===== Material to process =====
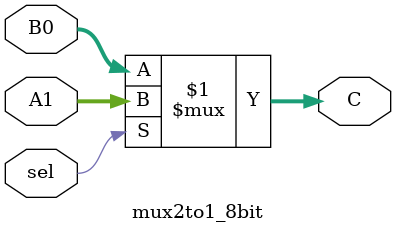
<source format=v>
module mux2to1_8bit(
	input [7:0]A1, B0,
	input sel,
	output [7:0] C
	);
	assign C = sel ? A1 : B0;
endmodule

</source>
=====
■ What the exercise asks:
With the images excluded, output every record verbatim.

■ Solution:
<source format=v>
module mux2to1_8bit(
	input [7:0]A1, B0,
	input sel,
	output [7:0] C
	);
	assign C = sel ? A1 : B0;
endmodule

</source>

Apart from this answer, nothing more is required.